8. Reference implementations¶
- Public reference: metabase/metabase — open-source BI tool;
docs/embedding/covers signed embedding, JWT token generation, and locked parameter configuration (200 OK ✓) - Public reference: apache/superset — open-source BI and data exploration platform;
superset/embedded/covers the Guest Token API used for multi-tenant embedding (200 OK ✓) - Public reference: grafana/grafana — open-source observability and analytics platform; useful reference for time-series embedded dashboards (200 OK ✓)
- Internal case study: Add your anonymised internal example here
9. Related decisions (ADRs)¶
- No ADRs recorded yet. Candidate: Postgres vs ClickHouse analytics database choice — record when data volume forces a migration decision.
10. Known risks & gotchas¶
- Cross-tenant data leak through a misconfigured embed token — the
tenant_idlocked filter is absent or incorrectly set; one customer's dashboard returns another's data. Mitigation: write an automated integration test that generates tokens for two different tenants and asserts the query results are disjoint; run this test on every deployment — not just at launch. - Full-table-scan queries cause dashboard timeouts — the BI tool generates a query with no date-range filter on a 100M-row table; it takes minutes and times out. Mitigation: add default date-range filters to every dashboard; configure a 30-second query timeout in the BI tool's admin settings; ensure the analytics table is partitioned by date with a covering index.
- ETL lag shows stale data without customer disclosure — the sync job fails silently; the dashboard still renders but shows data from three days ago with no indication. Mitigation: display "Last updated: {timestamp}" on every dashboard (pulled from the ETL audit table); alert the engineering team when ETL lag exceeds the stated SLA.

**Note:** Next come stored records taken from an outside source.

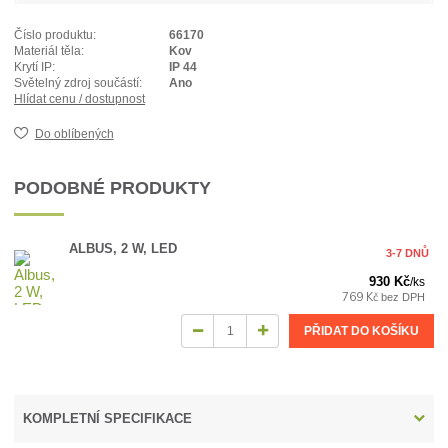
Číslo produktu:
66170
Materiál těla:
Kov
Krytí IP:
IP 44
Světelný zdroj součástí:
Ano
Hlídat cenu / dostupnost
Do oblíbených
PODOBNÉ PRODUKTY
ALBUS, 2 W, LED
3-7 DNŮ
930 Kč
/
ks
769 Kč
bez DPH
PŘIDAT DO KOŠÍKU
KOMPLETNÍ SPECIFIKACE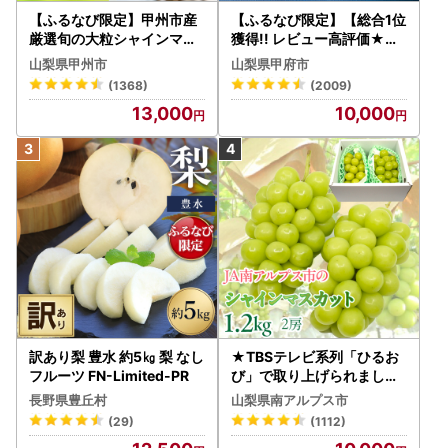
【ふるなび限定】甲州市産
【ふるなび限定】【総合1位
厳選旬の大粒シャインマス
獲得!! レビュー高評価★】
カット 約1.3kg 2～3房【2
〈2026年度配送分〉山梨
山梨県甲州市
山梨県甲府市
026年発送】（MG）B12-
県産 シャインマスカット 2
(1368)
(2009)
472 FN-Limited-VO シャ
～3房（1.0kg以上）シャイ
13,000
10,000
インマスカット フルーツ
ン フルーツ FN-Limited-S
P
訳あり梨 豊水 約5㎏ 梨 なし
★TBSテレビ系列「ひるお
フルーツ FN-Limited-PR
び」で取り上げられました
！★＜2026年発送先行予
長野県豊丘村
山梨県南アルプス市
約＞絶品！南アルプス市産
(29)
(1112)
シャインマスカット1.2kg A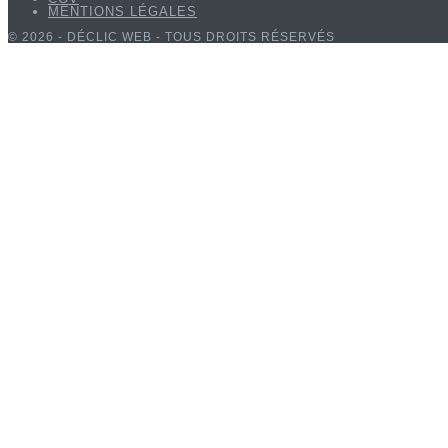
MENTIONS LÉGALES
© 2026 - DÉCLIC WEB - TOUS DROITS RÉSERVÉS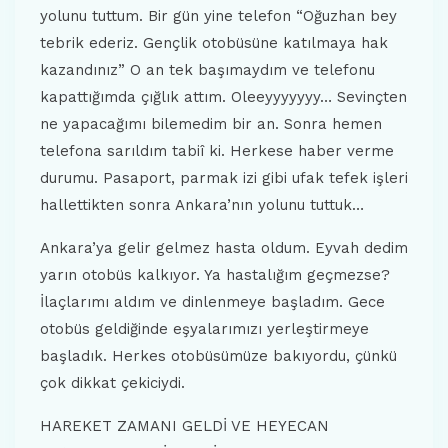
yolunu tuttum. Bir gün yine telefon “Oğuzhan bey
tebrik ederiz. Gençlik otobüsüne katılmaya hak
kazandınız” O an tek başımaydım ve telefonu
kapattığımda çığlık attım. Oleeyyyyyyy… Sevinçten
ne yapacağımı bilemedim bir an. Sonra hemen
telefona sarıldım tabiî ki. Herkese haber verme
durumu. Pasaport, parmak izi gibi ufak tefek işleri
hallettikten sonra Ankara’nın yolunu tuttuk…
Ankara’ya gelir gelmez hasta oldum. Eyvah dedim
yarın otobüs kalkıyor. Ya hastalığım geçmezse?
İlaçlarımı aldım ve dinlenmeye başladım. Gece
otobüs geldiğinde eşyalarımızı yerleştirmeye
başladık. Herkes otobüsümüze bakıyordu, çünkü
çok dikkat çekiciydi.
HAREKET ZAMANI GELDİ VE HEYECAN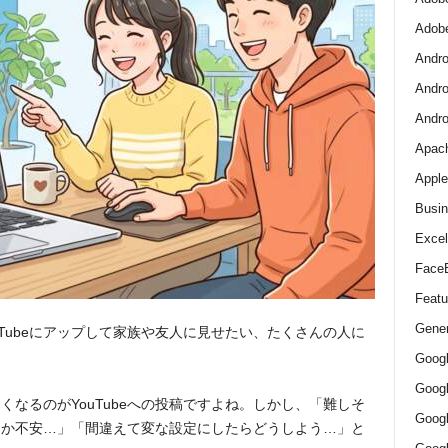
Adob
Andro
Andro
And
Apac
Apple
Busin
Excel
Face
Featu
Gener
Tubeにアップして家族や友人に見せたい、たくさんの人に
Goog
Goog
なるのがYouTubeへの投稿ですよね。しかし、「難しそ
Goo
るか不安…」「間違えて変な設定にしたらどうしよう…」と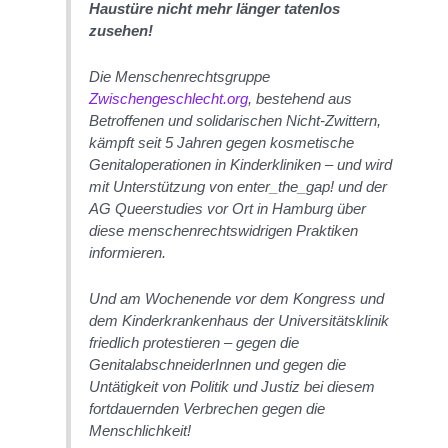
Haustüre nicht mehr länger tatenlos
zusehen!
Die Menschenrechtsgruppe
Zwischengeschlecht.org
, bestehend aus
Betroffenen und solidarischen Nicht-Zwittern,
kämpft seit 5 Jahren gegen kosmetische
Genitaloperationen in Kinderkliniken – und wird
mit Unterstützung von enter_the_gap! und der
AG Queerstudies vor Ort in Hamburg über
diese menschenrechtswidrigen Praktiken
informieren.
Und am Wochenende vor dem Kongress und
dem Kinderkrankenhaus der Universitätsklinik
friedlich protestieren – gegen die
GenitalabschneiderInnen und gegen die
Untätigkeit von Politik und Justiz bei diesem
fortdauernden Verbrechen gegen die
Menschlichkeit!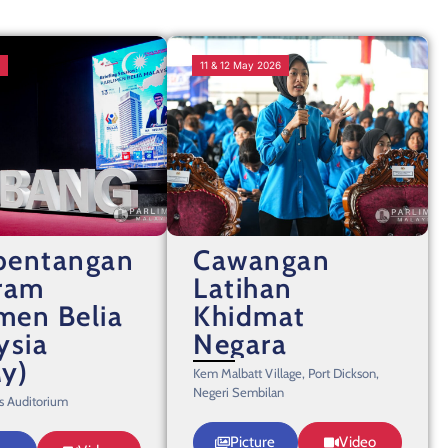
6
11 & 12 May 2026
entangan
Cawangan
ram
Latihan
imen Belia
Khidmat
ysia
Negara
y)
Kem Malbatt Village, Port Dickson,
Negeri Sembilan
’s Auditorium
Picture
Video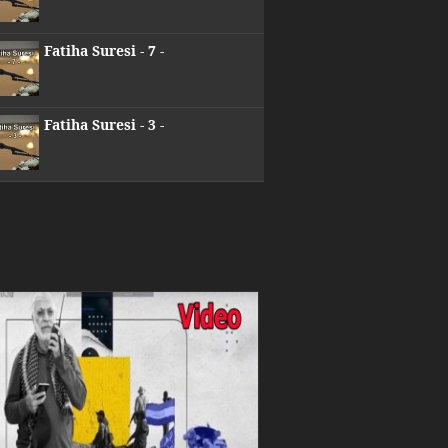
Fatiha Suresi - 7 -
Fatiha Suresi - 3 -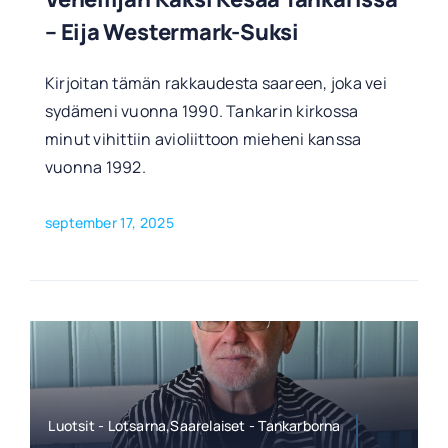
– Eija Westermark-Suksi
Kirjoitan tämän rakkaudesta saareen, joka vei
sydämeni vuonna 1990. Tankarin kirkossa
minut vihittiin avioliittoon mieheni kanssa
vuonna 1992.
september 17, 2025
Luotsit - Lotsarna,Saarelaiset - Tankarborna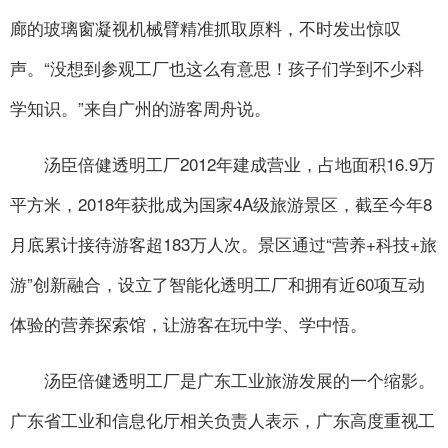
廊的玻璃窗凝视机械臂精准抓取原料，不时发出惊叹
声。“没想到参观工厂也这么有意思！孩子们学到不少科
学知识。”来自广州的游客周舟说。
汤臣倍健透明工厂2012年建成营业，占地面积16.9万
平方米，2018年获批成为国家4A级旅游景区，截至今年8
月底累计接待游客超183万人次。景区通过“营养+科技+旅
游”创新融合，设立了智能化透明工厂和拥有近60项互动
体验的营养探索馆，让游客在玩中学、学中悟。
汤臣倍健透明工厂是广东工业旅游发展的一个缩影。
广东省工业和信息化厅相关负责人表示，广东高度重视工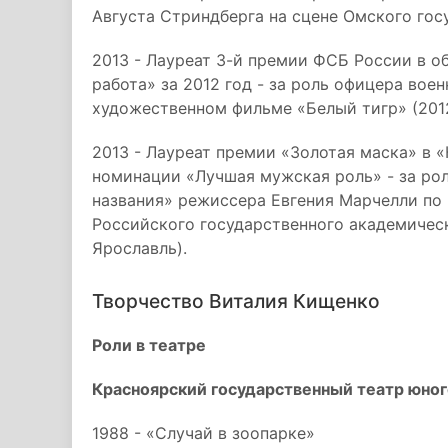
Августа Стриндберга на сцене Омского гос
2013 - Лауреат 3-й премии ФСБ России в о
работа» за 2012 год - за роль офицера во
художественном фильме «Белый тигр» (2012
2013 - Лауреат премии «Золотая маска» в 
номинации «Лучшая мужская роль» - за рол
названия» режиссера Евгения Марчелли по 
Российского государственного академическ
Ярославль).
Творчество Виталия Кищенко
Роли в театре
Красноярский государственный театр юног
1988 - «Случай в зоопарке»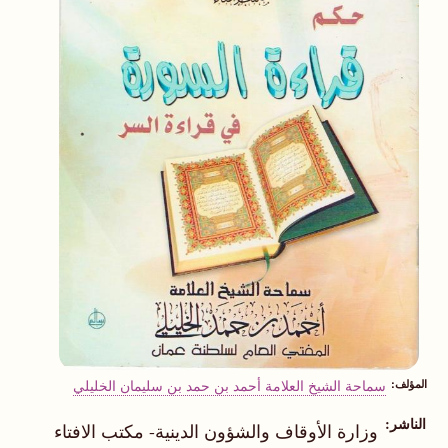
المؤلف
سماحة الشيخ العلامة أحمد بن حمد بن سليمان الخليلي
الناشر
وزارة الأوقاف والشؤون الدينية- مكتب الافتاء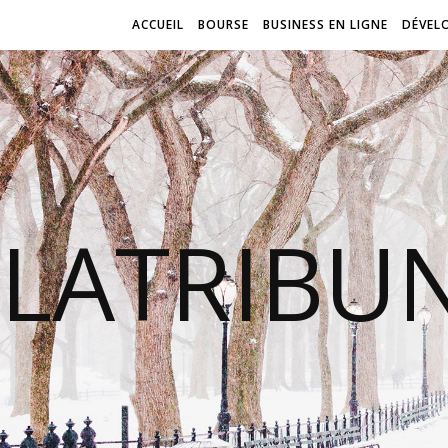
ACCUEIL
BOURSE
BUSINESS EN LIGNE
DÉVEL
LATRIBU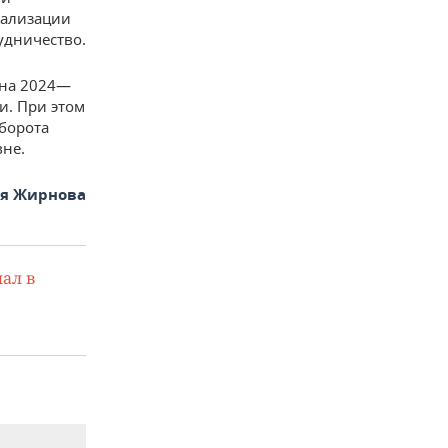
еализации
удничество.
 на 2024—
и. При этом
оборота
вне.
ья Жирнова
ал в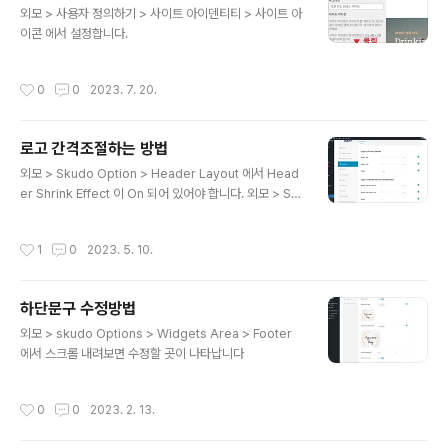
외모 > 사용자 정의하기 > 사이트 아이덴티티 > 사이트 아
이콘 에서 설정합니다.
작성시간
0
0
2023. 7. 20.
로고 간격조절하는 방법
글 내용
외모 > Skudo Option > Header Layout 에서 Head
er Shrink Effect 이 On 되어 있어야 합니다. 외모 > Sk
udo Style Option > Logotype 에서 Logo on Prim
ary Header 은 고객들이 처음 방문했을 때 로고화면입니
작성시간
1
0
2023. 5. 10.
다. Height은 로고의 높이입니다. Margin top 은 위 간격
Margin Left는 왼쪽 간격입니다. Logo on Header Aft
er Scroll & Shrinked은 스크롤을 위로 올렸을 때 로고
하단문구 수정방법
의 화면입니다. 모두 제로로 하면 메뉴만 나타납니다.
글 내용
외모 > skudo Options > Widgets Area > Footer
에서 스크롤 내려보면 수정할 곳이 나타납니다
작성시간
0
0
2023. 2. 13.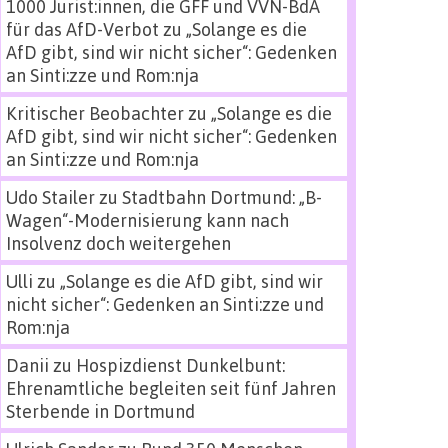
1000 Jurist:innen, die GFF und VVN-BdA
für das AfD-Verbot
zu
„Solange es die
AfD gibt, sind wir nicht sicher“: Gedenken
an Sinti:zze und Rom:nja
Kritischer Beobachter
zu
„Solange es die
AfD gibt, sind wir nicht sicher“: Gedenken
an Sinti:zze und Rom:nja
Udo Stailer
zu
Stadtbahn Dortmund: „B-
Wagen“-Modernisierung kann nach
Insolvenz doch weitergehen
Ulli
zu
„Solange es die AfD gibt, sind wir
nicht sicher“: Gedenken an Sinti:zze und
Rom:nja
Danii
zu
Hospizdienst Dunkelbunt:
Ehrenamtliche begleiten seit fünf Jahren
Sterbende in Dortmund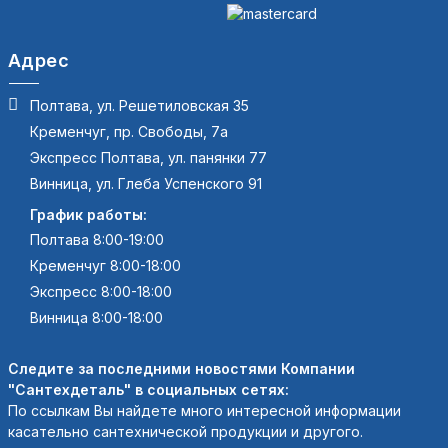
Адрес
Полтава, ул. Решетиловская 35
Кременчуг, пр. Свободы, 7а
Экспресс Полтава, ул. панянки 77
Винница, ул. Глеба Успенского 91
График работы:
Полтава 8:00-19:00
Кременчуг 8:00-18:00
Экспресс 8:00-18:00
Винница 8:00-18:00
Следите за последними новостями Компании
"Сантехдеталь" в социальных сетях:
По ссылкам Вы найдете много интересной информации
касательно сантехнической продукции и другого.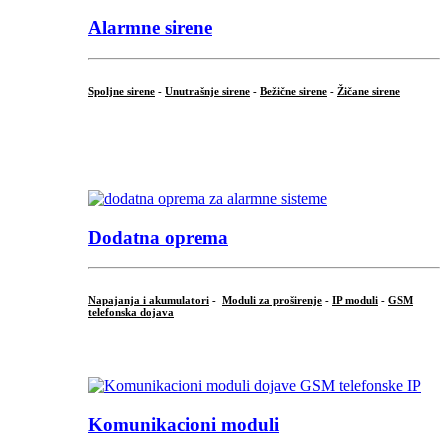
Alarmne sirene
Spoljne sirene
-
Unutrašnje sirene
-
Bežične sirene
-
Žičane sirene
...
.
Dodatna oprema
Napajanja i akumulatori
-
Moduli za proširenje
-
IP moduli
-
GSM
telefonska dojava
...
Komunikacioni moduli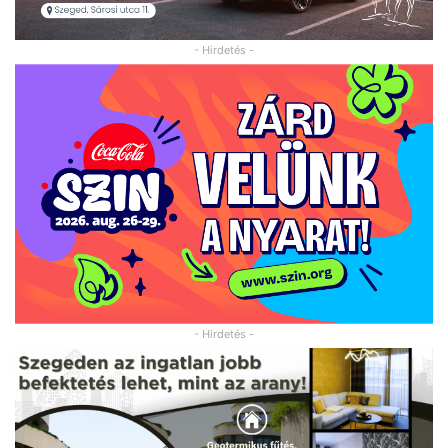
- Hirdetés -
- Hirdetés -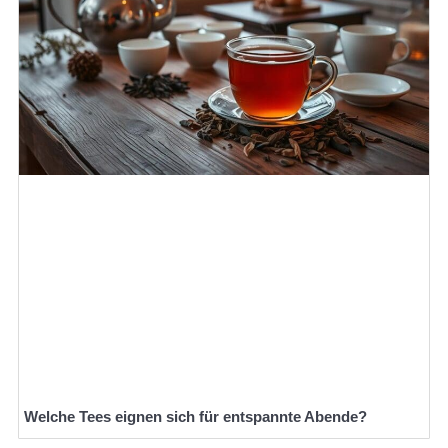
Welche Tees eignen sich für entspannte Abende?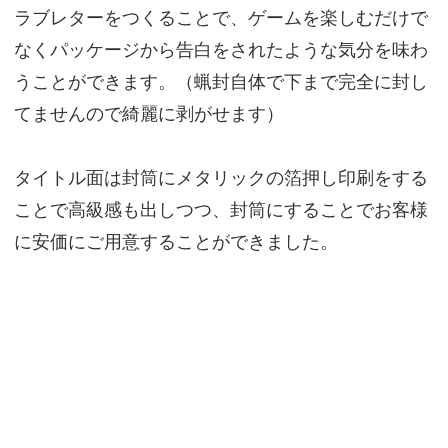
ラブレターをつくることで、ゲームを楽しむだけで
なくパッケージから告白をされたような気分を味わ
うことができます。（蝋封自体で下まで完全に封し
てませんので綺麗に剥がせます）
タイトル面は封筒にメタリックの箔押し印刷をする
ことで高級感も出しつつ、封筒にすることでお客様
に安価にご用意することができました。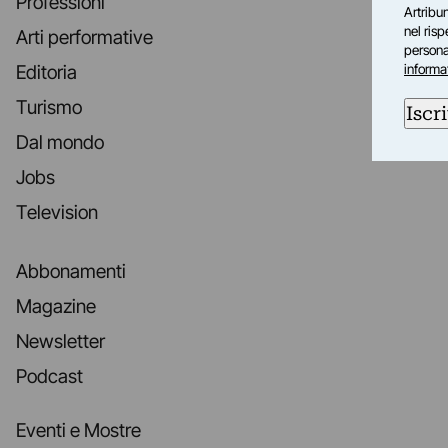
Professioni
Artribun
nel ris
Arti performative
personal
informa
Editoria
Turismo
Iscri
Dal mondo
Jobs
Television
Abbonamenti
Magazine
Newsletter
Podcast
Eventi e Mostre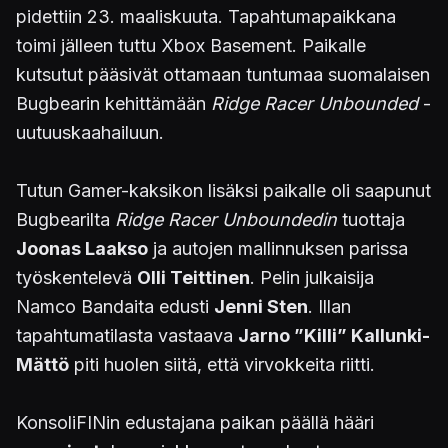
pidettiin 23. maaliskuuta. Tapahtumapaikkana
toimi jälleen tuttu Xbox Basement. Paikalle
kutsutut pääsivät ottamaan tuntumaa suomalaisen
Bugbearin kehittämään
Ridge Racer Unbounded
-
uutuuskaahailuun.
Tutun Gamer-kaksikon lisäksi paikalle oli saapunut
Bugbearilta
Ridge Racer Unboundedin
tuottaja
Joonas Laakso
ja autojen mallinnuksen parissa
työskentelevä
Olli Teittinen
. Pelin julkaisija
Namco Bandaita edusti
Jenni Sten
. Illan
tapahtumatilasta vastaava
Jarno ”Killi” Kallunki-
Mättö
piti huolen siitä, että virvokkeita riitti.
KonsoliFINin edustajana paikan päällä hääri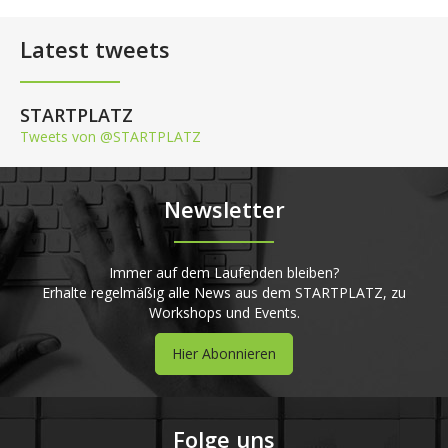
Latest tweets
STARTPLATZ
Tweets von @STARTPLATZ
Newsletter
Immer auf dem Laufenden bleiben?
Erhalte regelmäßig alle News aus dem STARTPLATZ, zu
Workshops und Events.
Hier Abonnieren
Folge uns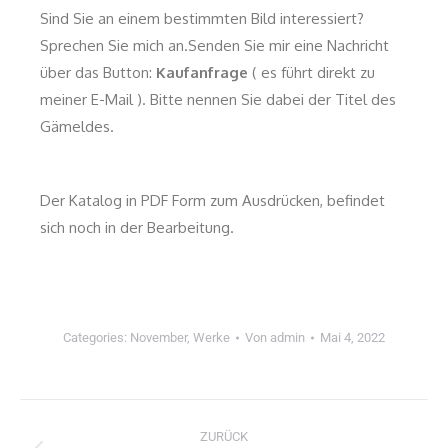
Sind Sie an einem bestimmten Bild interessiert?
Sprechen Sie mich an.Senden Sie mir eine Nachricht
über das Button:
Kaufanfrage
( es führt direkt zu
meiner E-Mail ). Bitte nennen Sie dabei der Titel des
Gämeldes.
Der Katalog in PDF Form zum Ausdrücken, befindet
sich noch in der Bearbeitung.
Categories:
November
,
Werke
Von
admin
Mai 4, 2022
ZURÜCK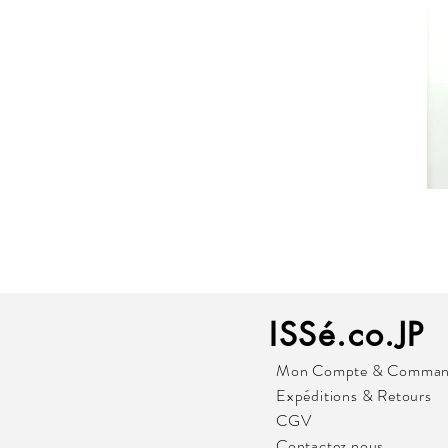
ISSé.co.JP
Mon Compte & Comman
Expéditions & Retours
CGV
Contactez nous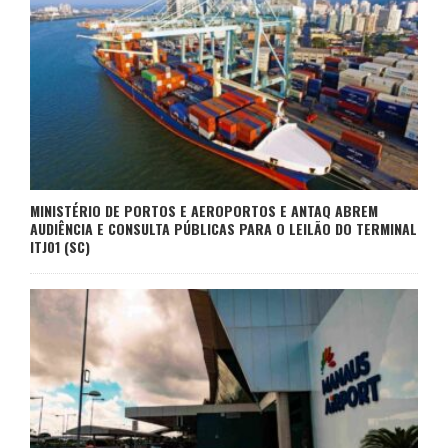
MINISTÉRIO DE PORTOS E AEROPORTOS E ANTAQ ABREM
AUDIÊNCIA E CONSULTA PÚBLICAS PARA O LEILÃO DO TERMINAL
ITJ01 (SC)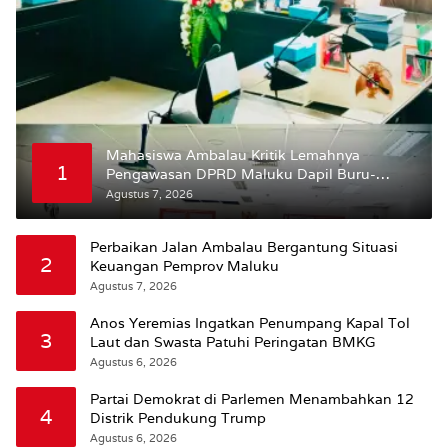
Mahasiswa Ambalau Kritik Lemahnya
1
Pengawasan DPRD Maluku Dapil Buru-
Bursel Terhadap Proses Perubahan Status
Agustus 7, 2026
Jalan
Perbaikan Jalan Ambalau Bergantung Situasi
2
Keuangan Pemprov Maluku
Agustus 7, 2026
Anos Yeremias Ingatkan Penumpang Kapal Tol
3
Laut dan Swasta Patuhi Peringatan BMKG
Agustus 6, 2026
Partai Demokrat di Parlemen Menambahkan 12
4
Distrik Pendukung Trump
Agustus 6, 2026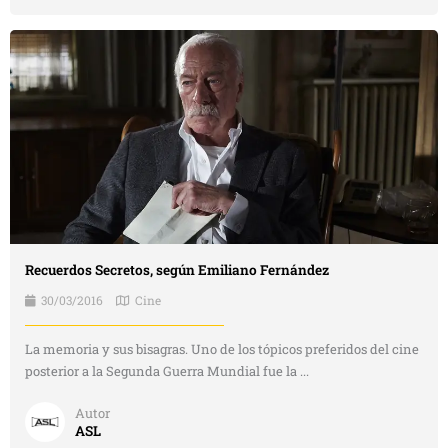
Recuerdos Secretos, según Emiliano Fernández
30/03/2016
Cine
La memoria y sus bisagras. Uno de los tópicos preferidos del cine
posterior a la Segunda Guerra Mundial fue la ...
Autor
ASL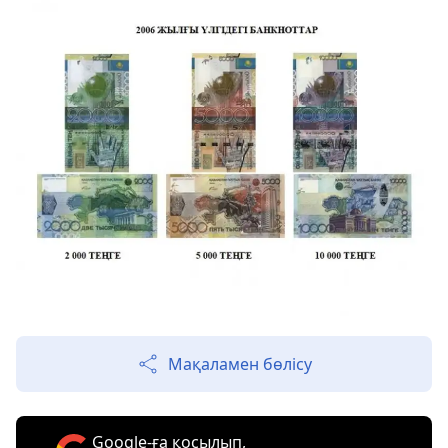
Мақаламен бөлісу
Google-ға қосылып,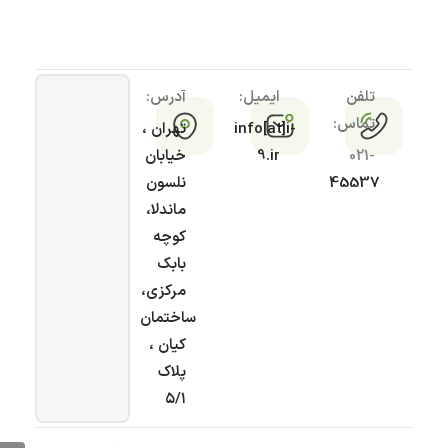
تلفن
ایمیل:
آدرس:
تماس:
info[at]i-
تهران ،
021-
9.ir
خیابان
45537
نلسون
ماندلا،
کوچه
بابک
مرکزی،
ساختمان
کیان ،
پلاک
۵/۱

- Embed URL leaks expose tenant data — a signed embed URL is copied from a browser tab and forwarded to an unauthorised person; the URL remains valid. Mitigation: set short embed token expiry (15 minutes maximum); never use unsigned "public embedding" for multi-tenant data; regenerate the token on every dashboard load via a server-side API call.
- BI tool upgrades break embedded dashboards — a Metabase or Superset minor version changes the embed URL schema or removes a chart type used in production dashboards. Mitigation: pin the BI tool version in Docker; run automated screenshot-comparison tests for the three most-used dashboards in CI; use a staged rollout (dev → staging → prod) for any BI tool upgrade.